Arun Mahato:Der Bereich IT und Softwaredienstleistungen wird wichtiger werden, die Verzahnung von Digitalisierung und Nachhaltigkeit wird weiter zunehmen. Und das gilt nicht nur für Märkte, die für digitale Prozesse prädestiniert sind, wie der Werbemarkt oder die Musikindustrie. Es gilt auch für Bereiche wie die Architektur, wo digitale Lösungen künftig Informationsflüsse zur Kreislauffähigkeit optimieren und Transparenz erzeugen können. Zudem werden Berufe multidisziplinärer, was eine Vielzahl von Fähigkeiten und umfassende technische Kenntnisse verlangt – und gerade die Kreativschaffenden können sich darauf einstellen. Wie ein Bericht der globalen Impact-Organisation Circle Economy, Internationalen Arbeitsorganisation (ILO) und Solutions for Youth Employment (S4YE) der Weltbank ergab, könnten durch die verstärkte Wiederverwendung und Aufbereitung von Produkten und Materialien weltweit bis zu 7 oder 8 Millionen neue Arbeitsplätze entstehen.
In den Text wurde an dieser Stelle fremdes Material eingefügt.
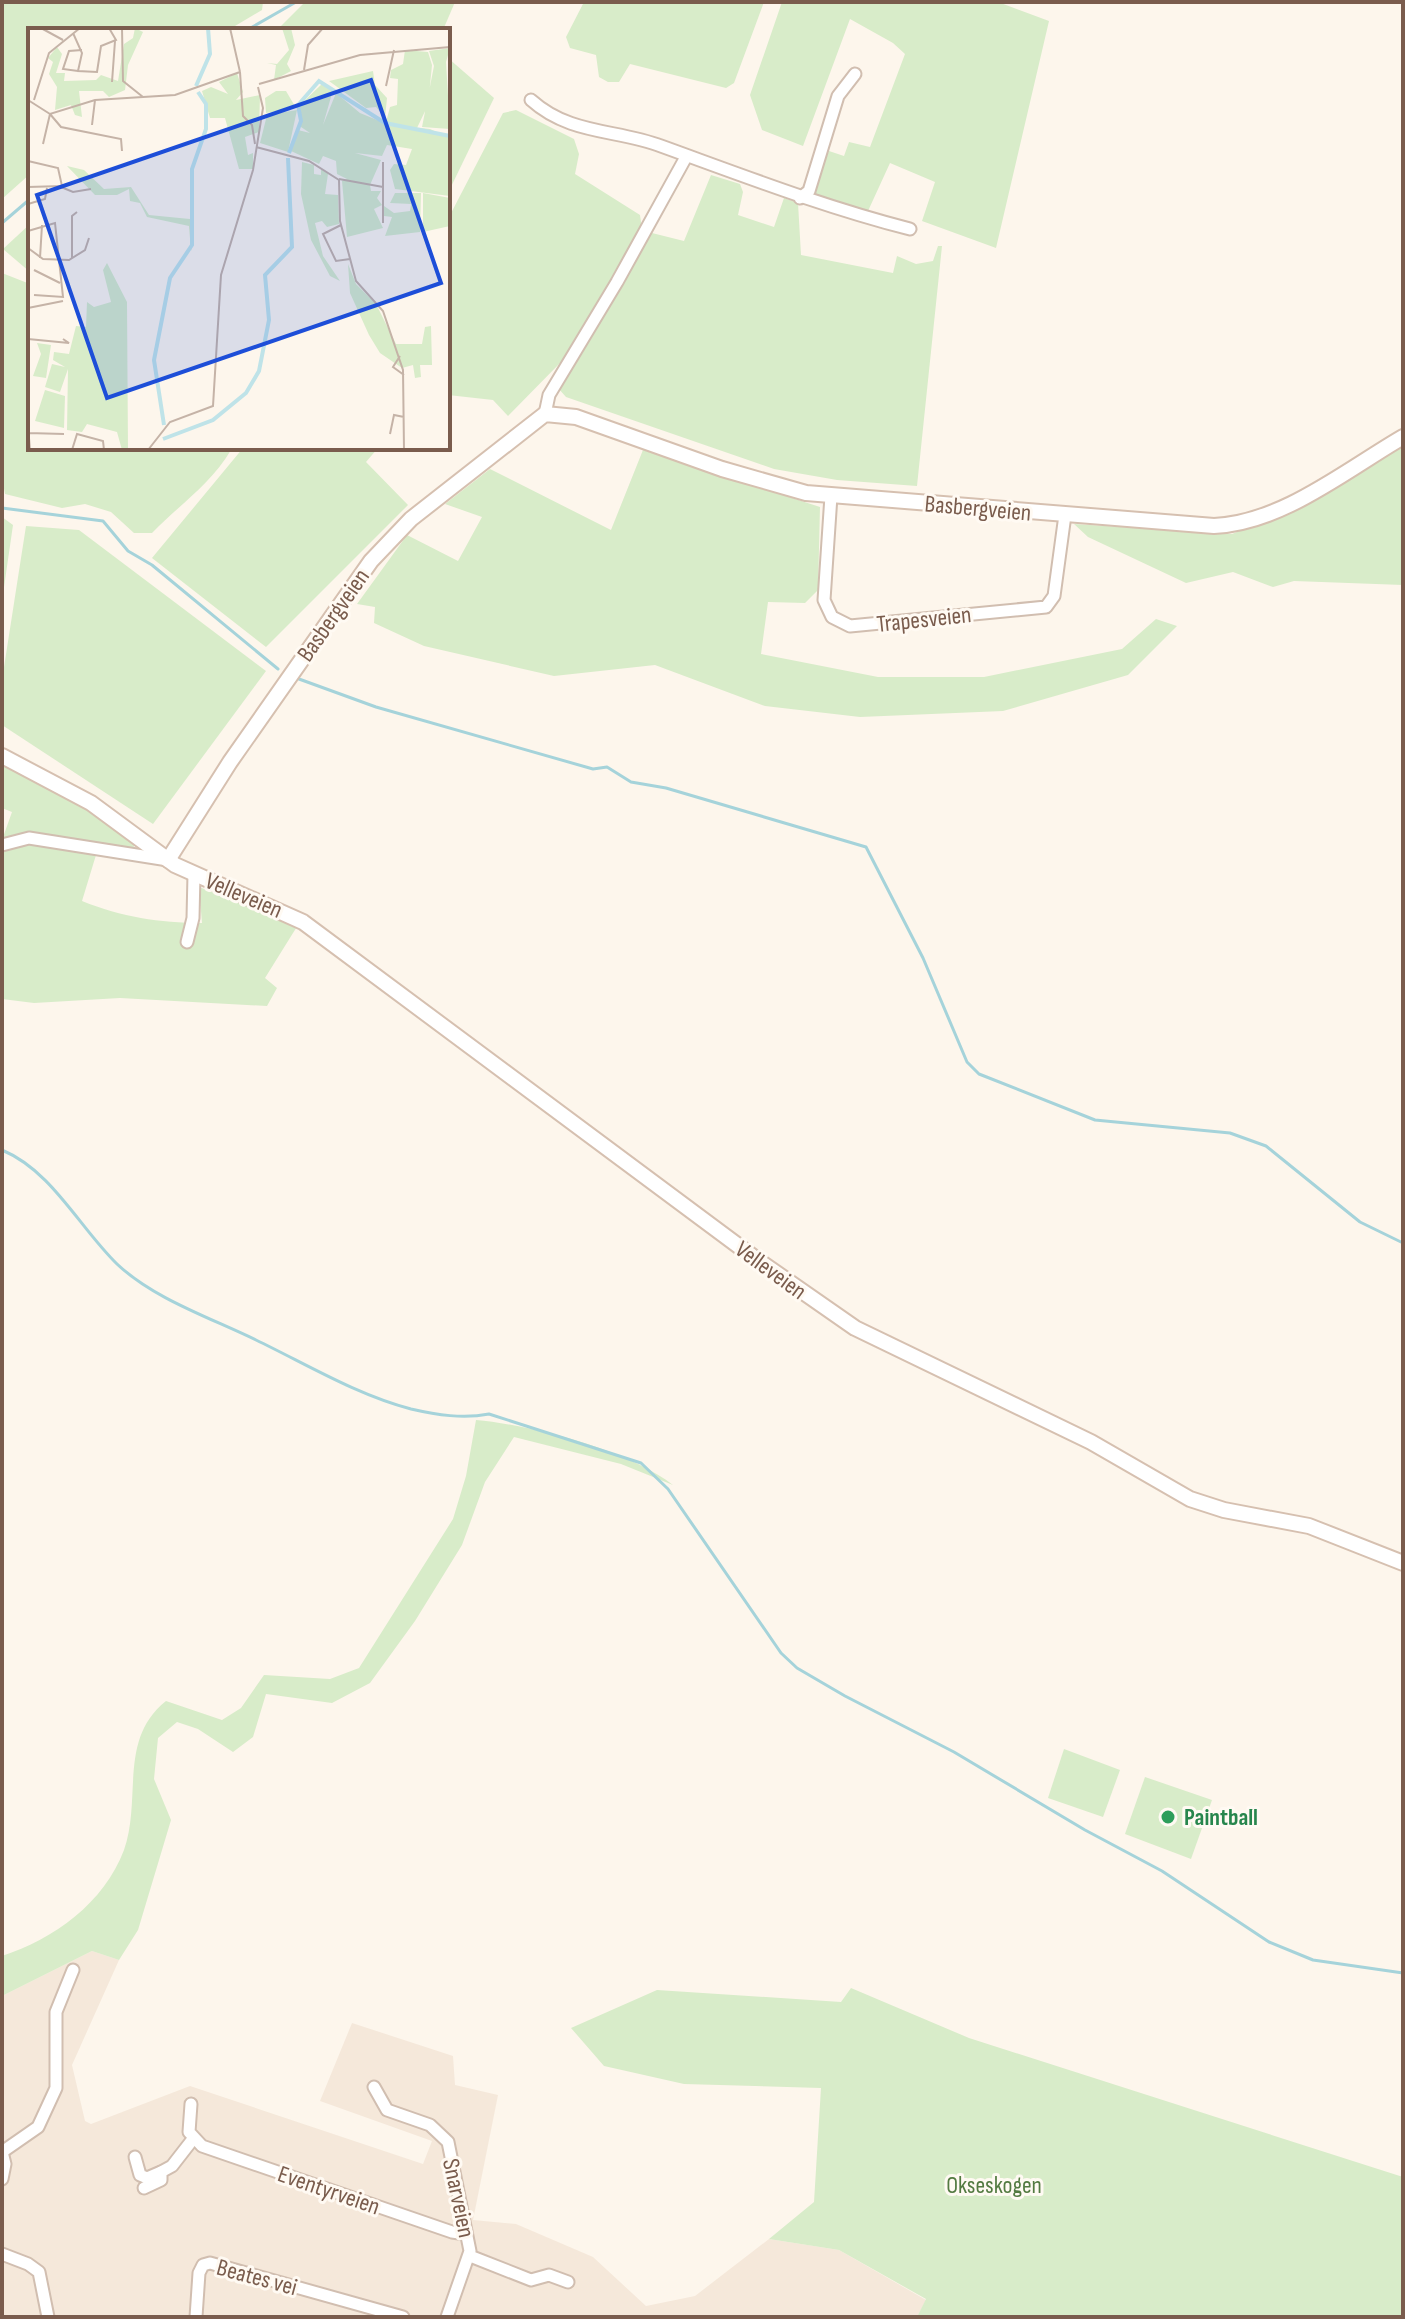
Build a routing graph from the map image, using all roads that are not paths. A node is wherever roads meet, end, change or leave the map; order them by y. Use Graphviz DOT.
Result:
graph roads {
  1 [pos="855,74"];
  2 [pos="531,100"];
  3 [pos="686,157"];
  4 [pos="800,198"];
  5 [pos="910,229"];
  6 [pos="545,414"];
  7 [pos="1403,437"];
  8 [pos="831,496"];
  9 [pos="1065,515"];
  10 [pos="2,756"];
  11 [pos="2,845"];
  12 [pos="168,860"];
  13 [pos="194,874"];
  14 [pos="187,942"];
  15 [pos="1403,1563"];
  16 [pos="73,1970"];
  17 [pos="374,2087"];
  18 [pos="191,2104"];
  19 [pos="193,2139"];
  20 [pos="2,2152"];
  21 [pos="135,2157"];
  22 [pos="161,2172"];
  23 [pos="2,2179"];
  24 [pos="144,2188"];
  25 [pos="466,2234"];
  26 [pos="2,2254"];
  27 [pos="470,2256"];
  28 [pos="568,2282"];
  29 [pos="48,2317"];
  30 [pos="196,2317"];
  31 [pos="403,2317"];
  32 [pos="447,2317"];
  1 -- 4 [label="street"];
  2 -- 3 [label="street"];
  3 -- 4 [label="street"];
  3 -- 6 [label="street"];
  4 -- 5 [label="street"];
  6 -- 8 [label="main road, Basbergveien"];
  6 -- 12 [label="main road, Basbergveien"];
  7 -- 9 [label="main road, Basbergveien"];
  8 -- 9 [label="main road, Basbergveien"];
  8 -- 9 [label="street, Trapesveien"];
  10 -- 12 [label="main road, Velleveien"];
  11 -- 12 [label="street, Velleveien"];
  12 -- 13 [label="main road, Velleveien"];
  13 -- 14 [label="street, Velleveien"];
  13 -- 15 [label="main road, Velleveien"];
  16 -- 20 [label="street"];
  17 -- 25 [label="street, Snarveien"];
  18 -- 19 [label="street"];
  19 -- 22 [label="street"];
  19 -- 25 [label="street, Eventyrveien"];
  20 -- 23 [label="street"];
  21 -- 22 [label="street"];
  22 -- 24 [label="street"];
  25 -- 27 [label="street, Snarveien"];
  26 -- 29 [label="street"];
  27 -- 28 [label="street, Snarveien"];
  27 -- 32 [label="street, Snarveien"];
  30 -- 31 [label="street, Beates vei"];
}
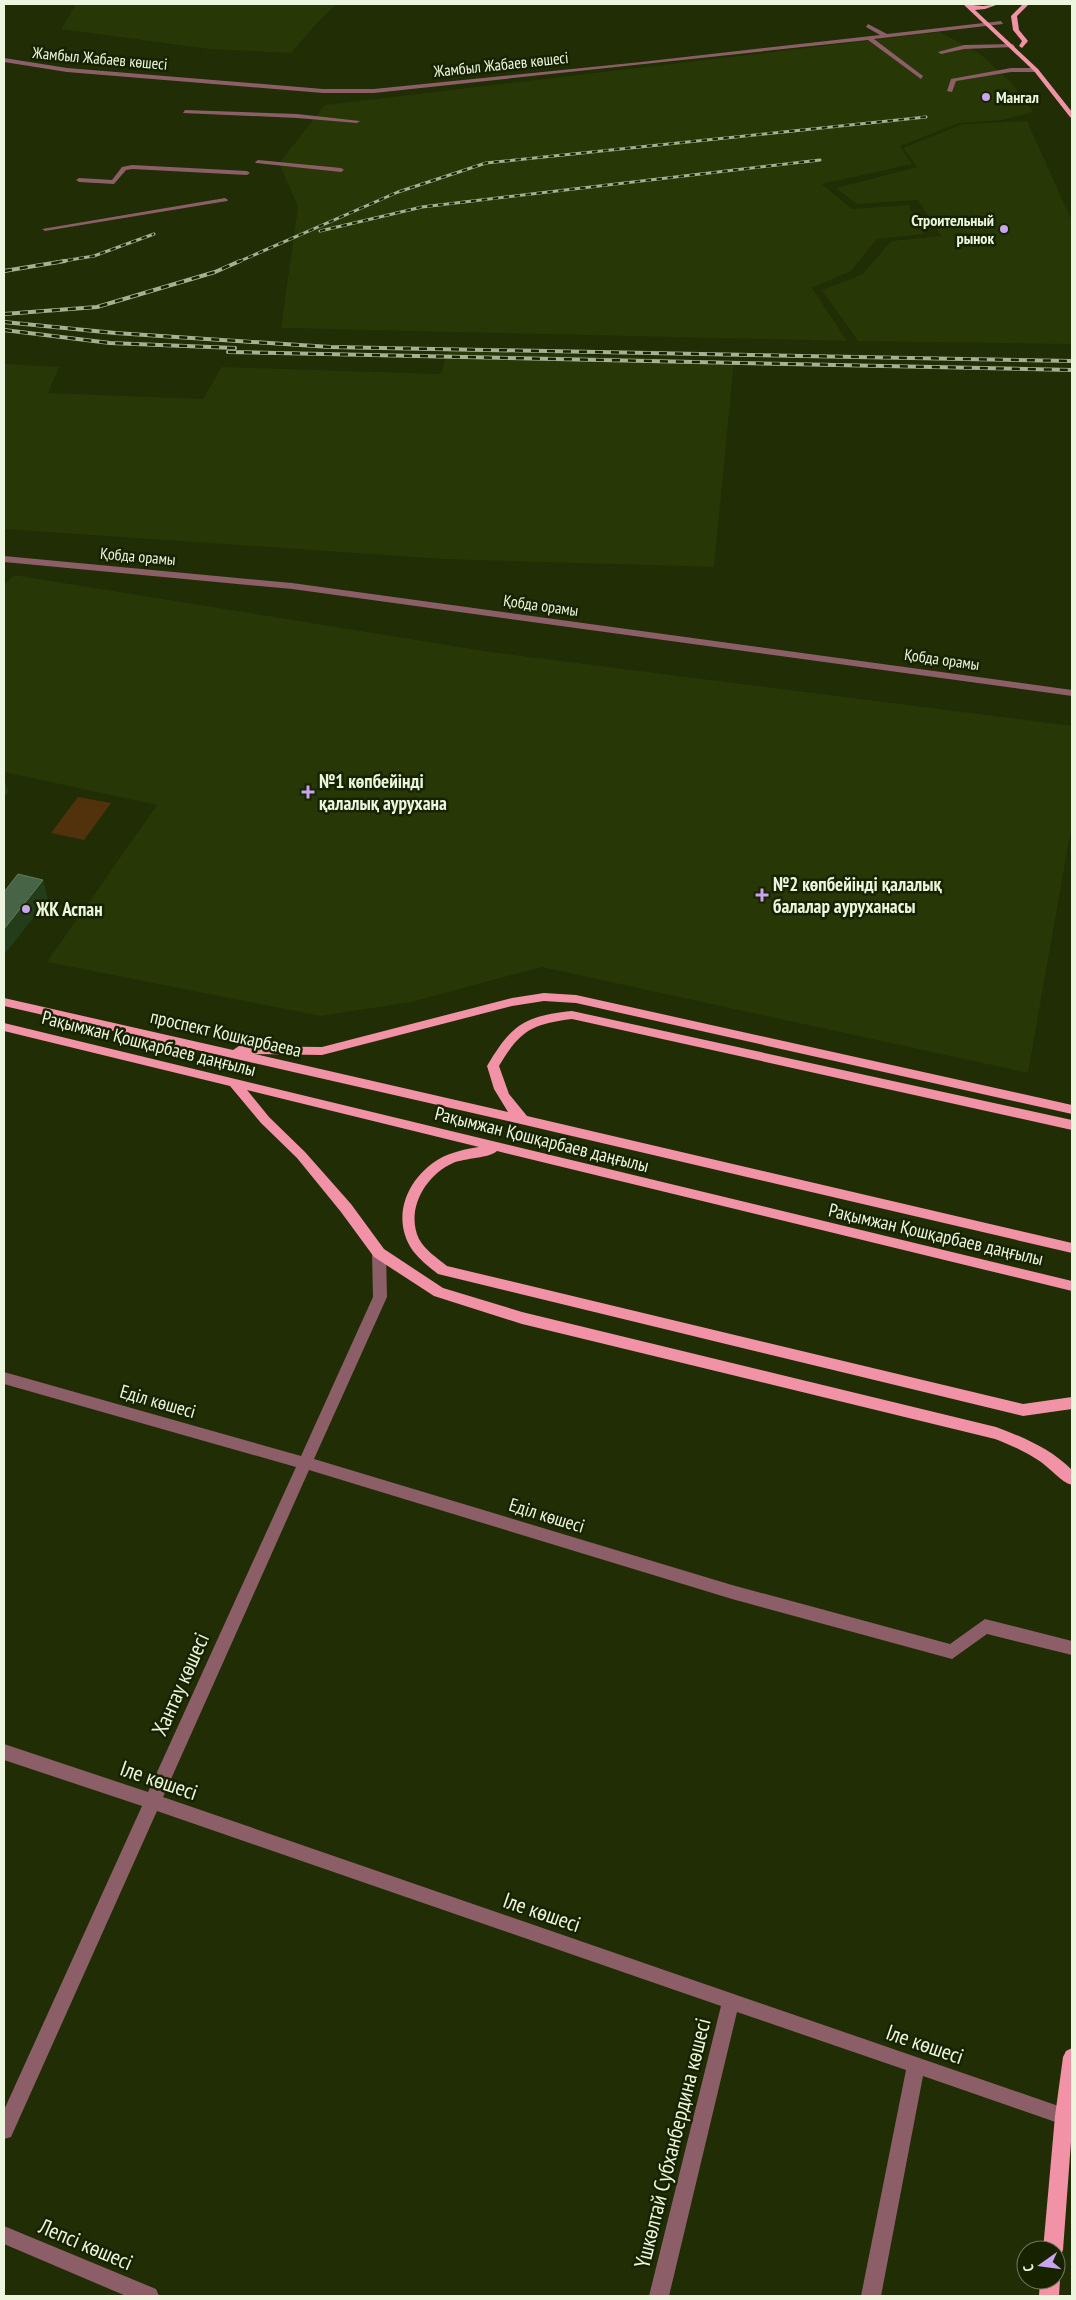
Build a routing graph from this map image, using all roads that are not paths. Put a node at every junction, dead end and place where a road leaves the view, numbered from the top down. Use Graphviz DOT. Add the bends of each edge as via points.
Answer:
graph roads {
  1 [pos="996,4"];
  2 [pos="1026,4"];
  3 [pos="969,6"];
  4 [pos="980,6"];
  5 [pos="989,13"];
  6 [pos="995,18"];
  7 [pos="989,24"];
  8 [pos="1001,24"];
  9 [pos="868,26"];
  10 [pos="886,36"];
  11 [pos="869,38"];
  12 [pos="1013,46"];
  13 [pos="1022,46"];
  14 [pos="941,52"];
  15 [pos="4,60"];
  16 [pos="1036,70"];
  17 [pos="1046,70"];
  18 [pos="921,77"];
  19 [pos="950,91"];
  20 [pos="185,112"];
  21 [pos="1072,116"];
  22 [pos="358,121"];
  23 [pos="258,162"];
  24 [pos="341,170"];
  25 [pos="247,173"];
  26 [pos="80,180"];
  27 [pos="225,200"];
  28 [pos="46,229"];
  29 [pos="4,559"];
  30 [pos="1072,693"];
  31 [pos="4,1002"];
  32 [pos="4,1027"];
  33 [pos="214,1049"];
  34 [pos="235,1084"];
  35 [pos="439,1101"];
  36 [pos="1072,1110"];
  37 [pos="525,1120"];
  38 [pos="1072,1125"];
  39 [pos="519,1153"];
  40 [pos="1072,1248"];
  41 [pos="379,1253"];
  42 [pos="1072,1286"];
  43 [pos="4,1378"];
  44 [pos="1072,1402"];
  45 [pos="305,1463"];
  46 [pos="1072,1479"];
  47 [pos="1072,1648"];
  48 [pos="4,1752"];
  49 [pos="152,1801"];
  50 [pos="731,2001"];
  51 [pos="1072,2057"];
  52 [pos="916,2065"];
  53 [pos="1064,2116"];
  54 [pos="4,2130"];
  55 [pos="4,2235"];
  56 [pos="1053,2240"];
  57 [pos="149,2296"];
  58 [pos="659,2296"];
  59 [pos="871,2296"];
  1 -- 4 [label="main road"];
  2 -- 13 [label="main road" via="1014,16 1016,30 1025,41"];
  3 -- 4 [label="main road"];
  3 -- 7 [label="main road"];
  4 -- 5 [label="main road"];
  6 -- 8 [label="main road"];
  7 -- 8 [label="street, Жамбыл Жабаев көшесі"];
  7 -- 10 [label="street, Жамбыл Жабаев көшесі"];
  7 -- 12 [label="main road"];
  8 -- 13 [label="main road"];
  9 -- 10 [label="street"];
  10 -- 11 [label="street, Жамбыл Жабаев көшесі"];
  11 -- 15 [label="street, Жамбыл Жабаев көшесі" via="374,91 67,70"];
  11 -- 18 [label="street"];
  12 -- 14 [label="street" via="964,47"];
  12 -- 16 [label="main road"];
  13 -- 17 [label="main road"];
  16 -- 19 [label="street" via="1011,70 953,80"];
  16 -- 21 [label="main road"];
  20 -- 22 [label="street"];
  23 -- 24 [label="street"];
  25 -- 26 [label="street" via="132,167 124,168 114,182"];
  27 -- 28 [label="street"];
  29 -- 30 [label="street, Қобда орамы" via="292,586"];
  31 -- 33 [label="main road, проспект Кошкарбаева"];
  32 -- 34 [label="main road, Рақымжан Қошқарбаев даңғылы"];
  33 -- 35 [label="main road, проспект Кошкарбаева"];
  33 -- 36 [label="main road" via="322,1051 512,1002 544,997 576,999"];
  34 -- 39 [label="main road, Рақымжан Қошқарбаев даңғылы"];
  34 -- 41 [label="main road" via="265,1120 302,1155"];
  35 -- 37 [label="main road, Рақымжан Қошқарбаев даңғылы"];
  37 -- 38 [label="main road" via="510,1107 500,1092 493,1066 511,1038 526,1027 548,1018 572,1015"];
  37 -- 40 [label="main road, Рақымжан Қошқарбаев даңғылы"];
  39 -- 42 [label="main road, Рақымжан Қошқарбаев даңғылы"];
  39 -- 44 [label="main road" via="494,1150 468,1153 444,1162 425,1176 412,1195 408,1216 411,1236 424,1255 443,1270 1023,1410"];
  41 -- 45 [label="street, Хантау көшесі" via="380,1297"];
  41 -- 46 [label="main road" via="439,1292 522,1318 996,1433 1028,1446 1061,1467"];
  43 -- 45 [label="street, Еділ көшесі"];
  45 -- 47 [label="street, Еділ көшесі" via="732,1592 952,1652 985,1626"];
  45 -- 49 [label="street, Хантау көшесі"];
  48 -- 49 [label="street, Іле көшесі"];
  49 -- 50 [label="street, Іле көшесі"];
  49 -- 54 [label="street, Хантау көшесі"];
  50 -- 52 [label="street, Іле көшесі"];
  50 -- 58 [label="street, Үшкөлтай Субханбердина көшесі"];
  51 -- 53 [label="main road"];
  52 -- 53 [label="street, Іле көшесі"];
  52 -- 59 [label="street"];
  53 -- 56 [label="main road"];
  55 -- 57 [label="street, Лепсі көшесі"];
}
Die Notwendigkeit, sich kontinuierlich weiterzuqualifizieren, wird für den Bereich der Kreislaufwirtschaft essenziell bleiben. Berufe wie C2C-Architekt*in, Circular Designer*in, Nachhaltigkeits-, Narrative- oder Interaktionsdesigner*innen sind in der Arbeitswelt von morgen nicht mehr wegzudenken. Sie werden den Arbeitsmarkt um ein Vielfaches bereichern.